Orders, Primitive Roots

**Maccaman** · March 29th 2009, 01:56 AM

Hi All,
I was hoping that someone could check my answers/working for the following questions.
Question 1)
Find the order of 2 & 3 in $\mathbb{Z} / 13 \mathbb{Z}$ . Which one's the primitive root?
(I don't know the latex to show all my working so I wont show all of it.)

$\varphi (13) \ = \ 12$

$2$ has order $12 \ = \ \varphi(13)$ and is therefore a primitive root.

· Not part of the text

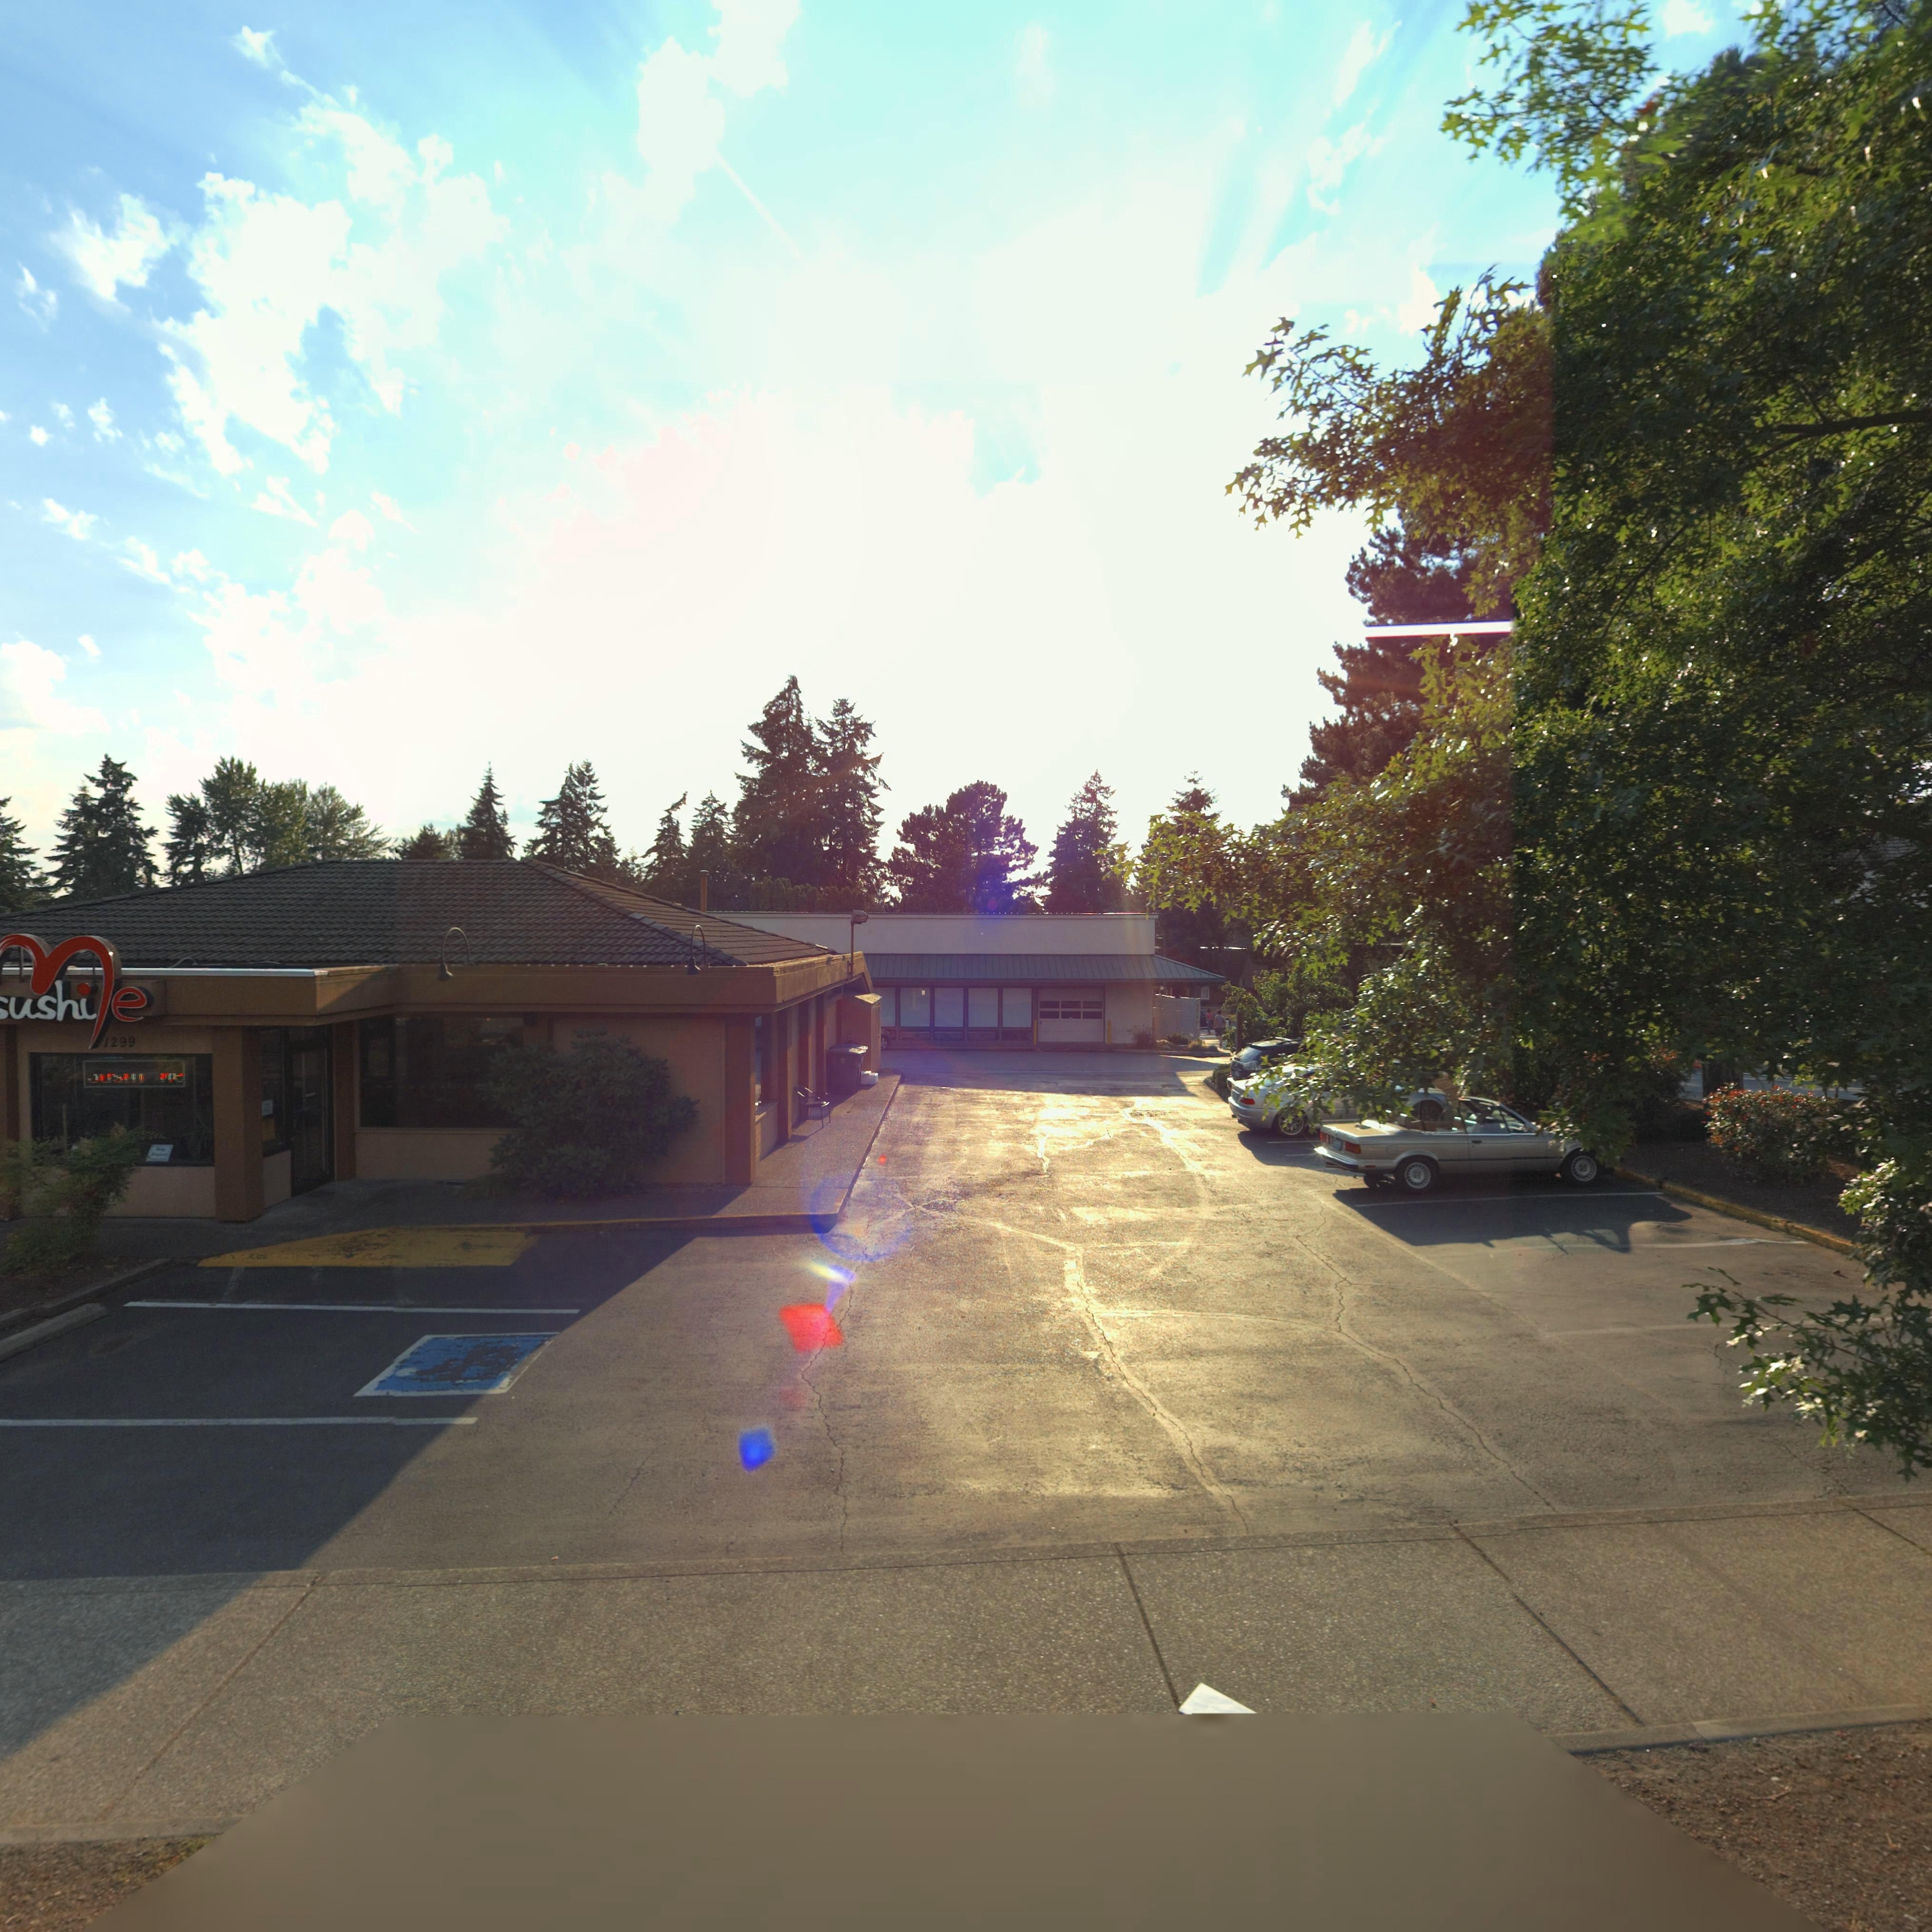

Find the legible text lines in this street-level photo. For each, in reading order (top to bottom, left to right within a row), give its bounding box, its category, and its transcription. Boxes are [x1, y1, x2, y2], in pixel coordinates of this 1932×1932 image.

3 has order 3 and isn't a primitive root.

Question 2) Using the primitive root, solve $x^{11} \ = \ 4(mod \ 13)$ .

My solution.......

$4 \ \equiv \ 2^2 \ (mod \ 13)$

Since 2 is a primitive root, $x \$ is some power of $2 \ mod \ 13$

Now, letting $x = 2^y$ , then

$x^{11} \ \equiv \ 4 \ (mod \ 13)$ becomes $(2^y)^{11} = 2^{11y} \ \equiv \ 2^2 \ (mod \ 13)$

Then since 2 has order $\varphi (13) = 12$ ,
$11y \equiv \ 2(mod \ 12)$ .

Multiplying both sides by 4 gives

$y = 8 \ mod \ 12$ which we substitute back to get

$x \ \equiv \ 2^8 \ \equiv \ 4 \ mod \ 12$

Is this correct? Any help would be greatly appreciated.
Thanks

**PaulRS** · March 29th 2009, 05:01 AM

Question1) Your Answer is correct.

Here's a fast way of doing it:

Read here and note that $13=4\cdot 3 +1$ . We have: $ \left( {{\textstyle{2 \over {13}}}} \right) \equiv 2^6 = 64 \equiv - 1\left( {\bmod .13} \right) $ (so it is a non-quadratic residue by Euler's Criterion) and $ 2^2 \equiv 4 \not \equiv -1 \left( {\bmod .13} \right) $ so 2 is indeed a primitive root. Now $ \left( {{\textstyle{3 \over {13}}}} \right) \equiv 3^6 = 729 \equiv 1\left( {\bmod .13} \right) $ and hence 3 is a quadratic residue and therefore not a primitive root.

Question2) It is all correct up to when you said: $ 11y \equiv 2\left( {\bmod .12} \right) $

Note that: $ 11 \equiv - 1\left( {\bmod .12} \right) $ and therefore $ -y \equiv 2\left( {\bmod .12} \right) $ and so $y\equiv{-2\equiv{10}}(\bmod.12)$